* THE TASK: Return the text of every item below character for character, leaving the pictures out of your answer.

* RECORDS FOR THE TASK:
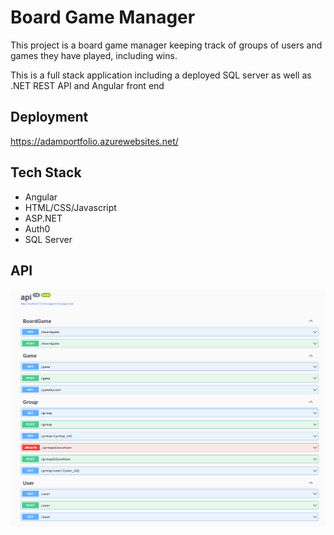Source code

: # Board Game Manager

This project is a board game manager keeping track of groups of users and games they have played, including wins.

This is a full stack application including a deployed SQL server as well as .NET REST API and Angular front end

## Deployment
https://adamportfolio.azurewebsites.net/


## Tech Stack

- Angular
- HTML/CSS/Javascript
- ASP.NET
- Auth0
- SQL Server

## API
![Swagger img of api](https://github.com/AdamDod/Board_Game_Manager/blob/main/Swagger.PNG)

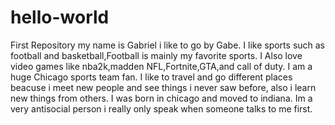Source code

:# hello-world
First Repository 
my name is Gabriel i like to go by Gabe.
I like sports such as football and basketball,Football is mainly my favorite sports. I Also love video games like nba2k,madden NFL,Fortnite,GTA,and call of duty.
I am a huge Chicago sports team fan.
I like to travel and go different places beacuse i meet new people and see things i never saw before, also i learn new things from others.
I was born in chicago and moved to indiana.
Im a very antisocial person i really only speak when someone talks to me first.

* EXERCISE SOLUTION:
Source code

: # Board Game Manager

This project is a board game manager keeping track of groups of users and games they have played, including wins.

This is a full stack application including a deployed SQL server as well as .NET REST API and Angular front end

## Deployment
https://adamportfolio.azurewebsites.net/


## Tech Stack

- Angular
- HTML/CSS/Javascript
- ASP.NET
- Auth0
- SQL Server

## API
![Swagger img of api](https://github.com/AdamDod/Board_Game_Manager/blob/main/Swagger.PNG)

Source code

:# hello-world
First Repository 
my name is Gabriel i like to go by Gabe.
I like sports such as football and basketball,Football is mainly my favorite sports. I Also love video games like nba2k,madden NFL,Fortnite,GTA,and call of duty.
I am a huge Chicago sports team fan.
I like to travel and go different places beacuse i meet new people and see things i never saw before, also i learn new things from others.
I was born in chicago and moved to indiana.
Im a very antisocial person i really only speak when someone talks to me first.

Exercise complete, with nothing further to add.